#### [Requirements]
Reproduce every line of the material below word for word, leaving out the pictures.

#### [Supplied data]
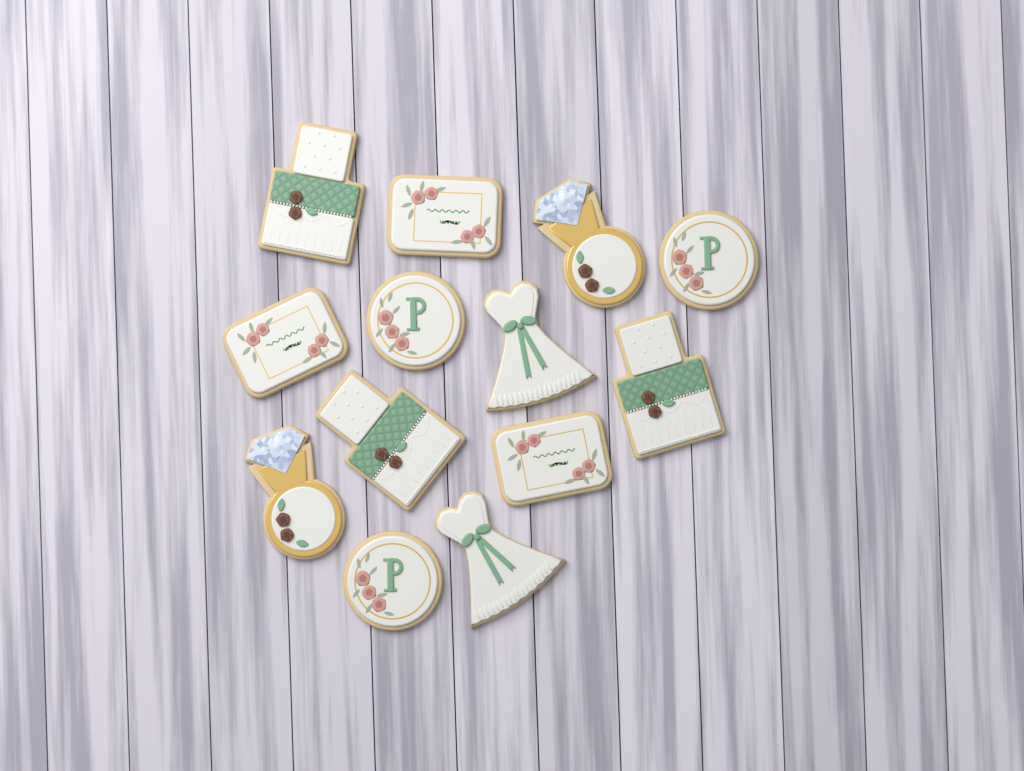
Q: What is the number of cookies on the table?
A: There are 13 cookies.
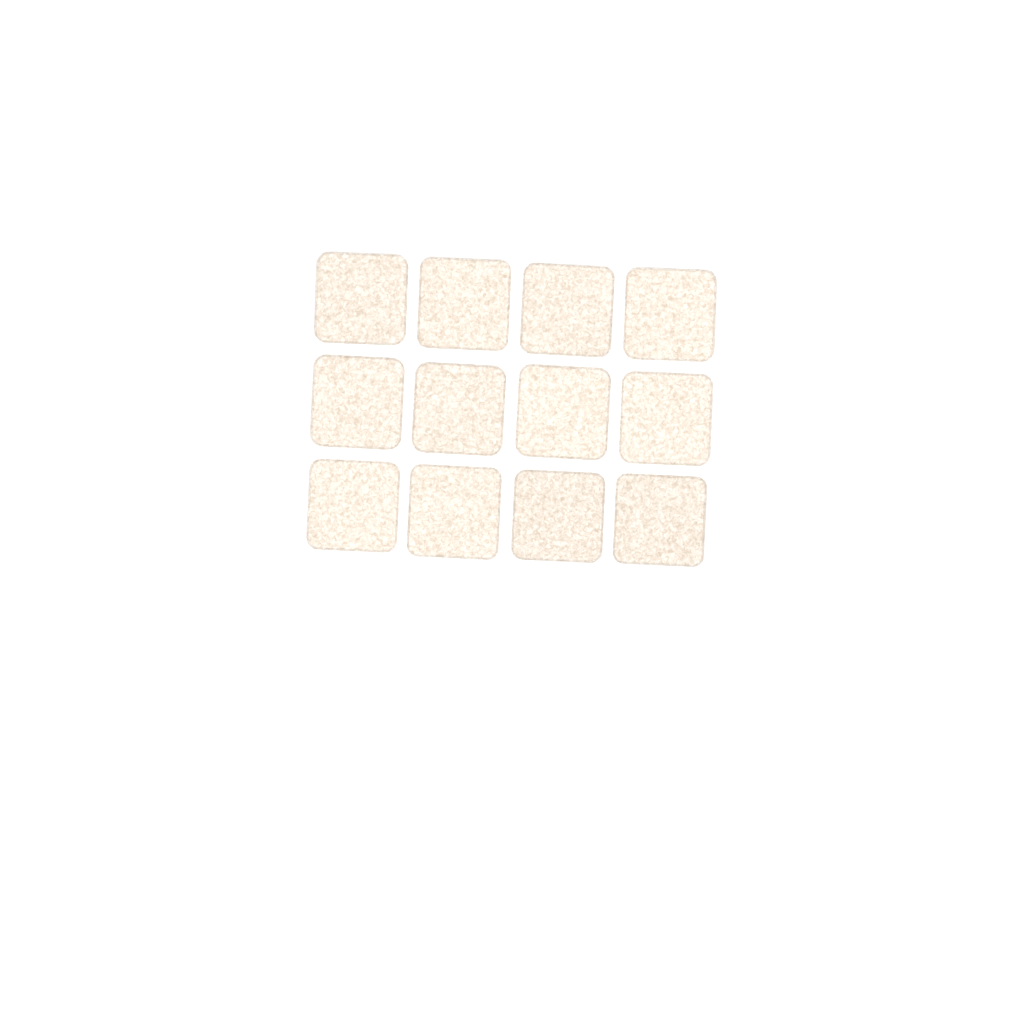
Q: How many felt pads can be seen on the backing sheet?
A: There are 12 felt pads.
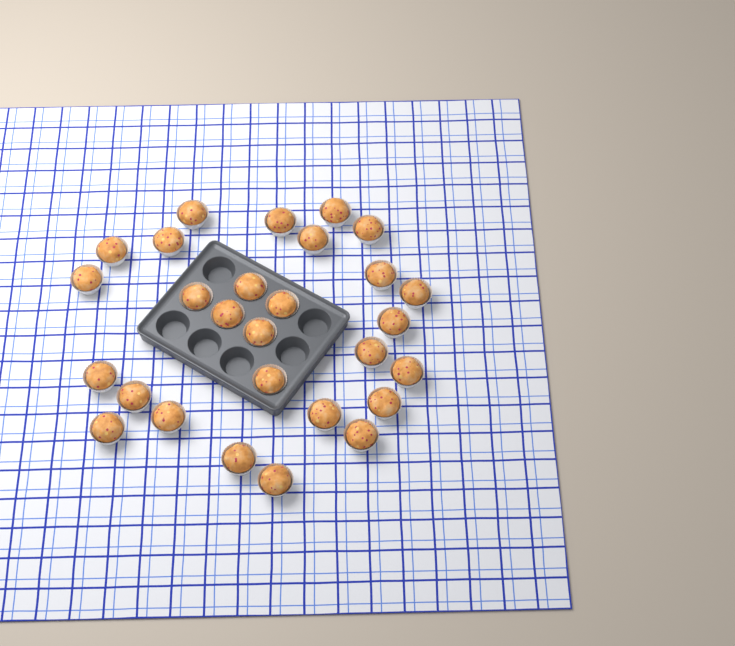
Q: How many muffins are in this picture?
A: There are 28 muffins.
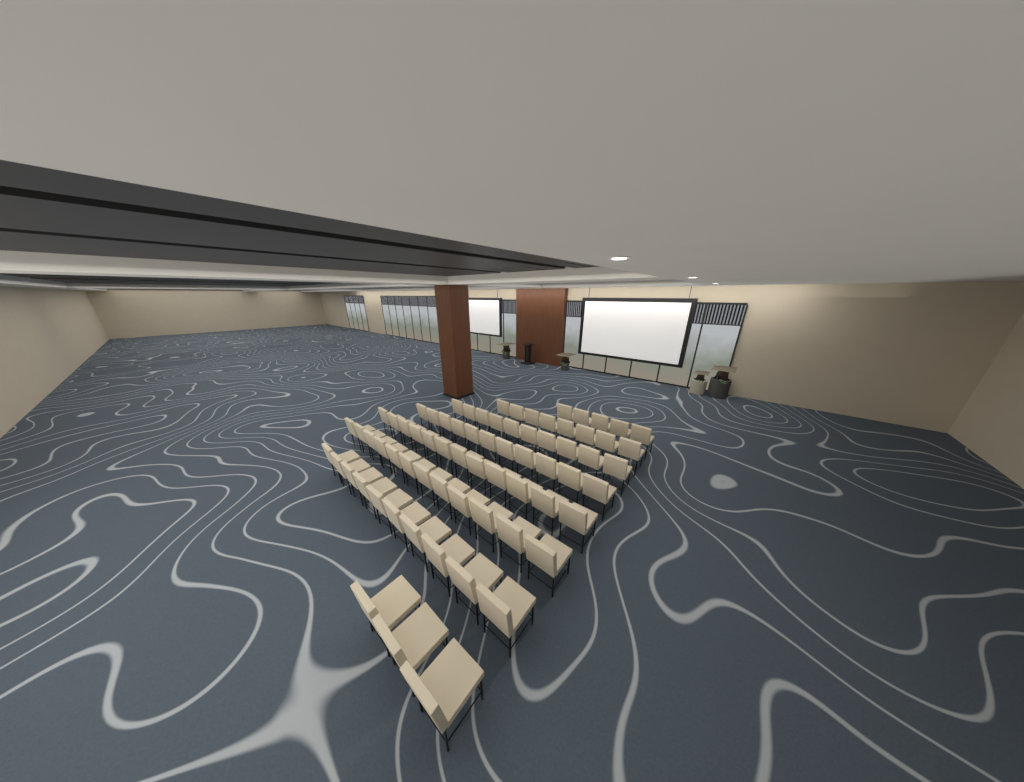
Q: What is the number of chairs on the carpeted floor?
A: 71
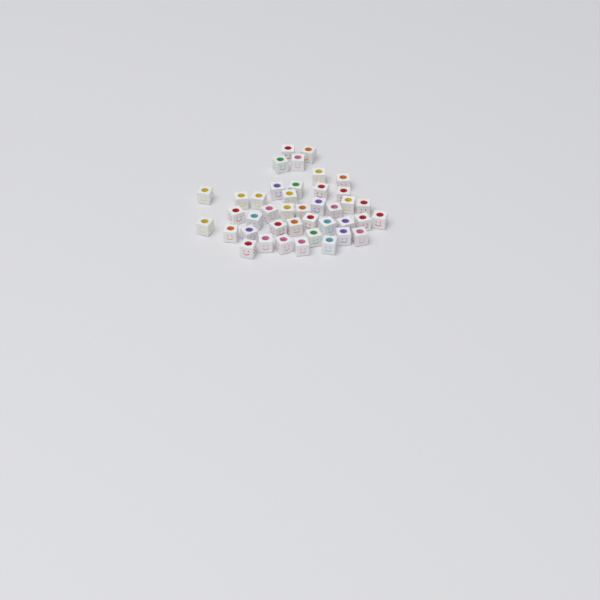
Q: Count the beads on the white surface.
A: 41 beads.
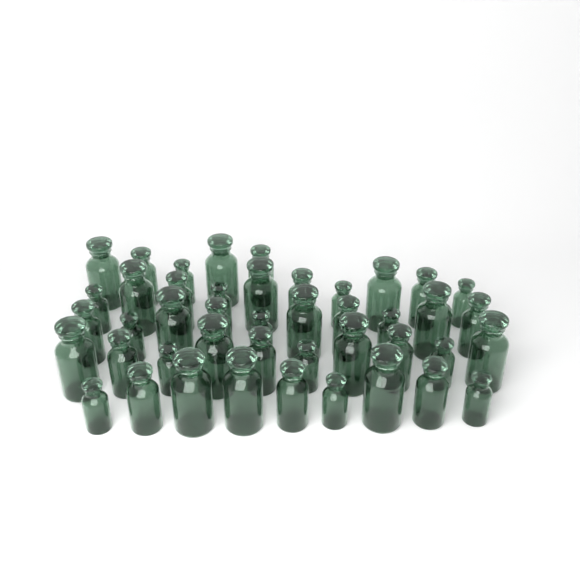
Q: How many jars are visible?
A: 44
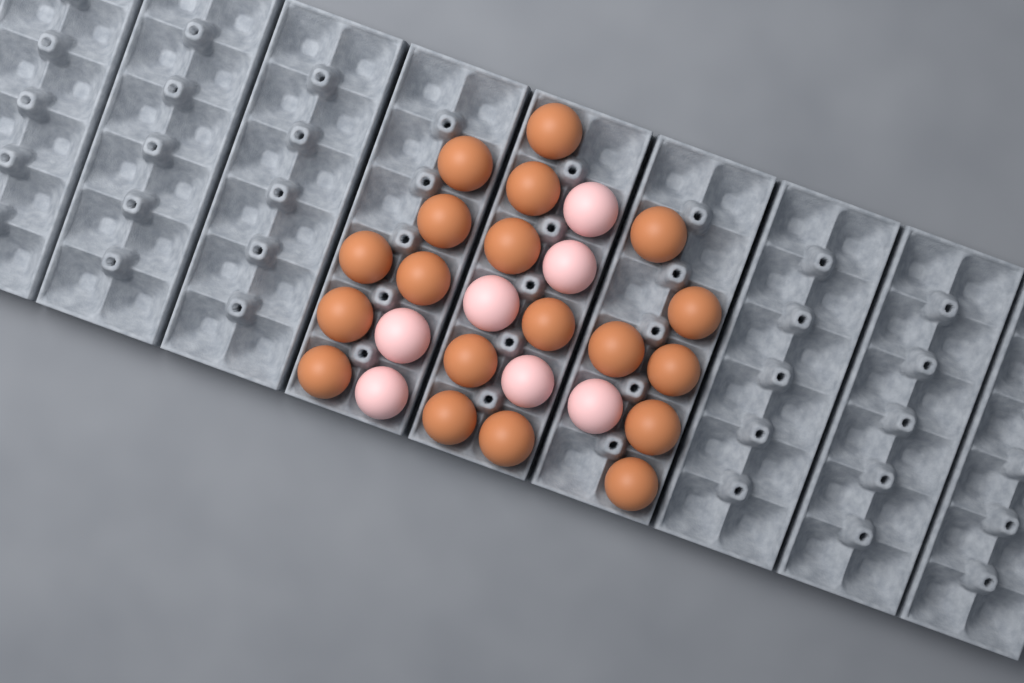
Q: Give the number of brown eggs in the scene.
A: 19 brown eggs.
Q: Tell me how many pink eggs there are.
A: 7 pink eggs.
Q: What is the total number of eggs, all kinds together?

#### [Exercise response]
Q: What is the number of cookies on the table?
A: There are 13 cookies.
Q: How many felt pads can be seen on the backing sheet?
A: There are 12 felt pads.
Q: How many muffins are in this picture?
A: There are 28 muffins.
Q: What is the number of chairs on the carpeted floor?
A: 71
Q: Count the beads on the white surface.
A: 41 beads.
Q: How many jars are visible?
A: 44
Q: Give the number of brown eggs in the scene.
A: 19 brown eggs.
Q: Tell me how many pink eggs there are.
A: 7 pink eggs.
Q: What is the total number of eggs, all kinds together?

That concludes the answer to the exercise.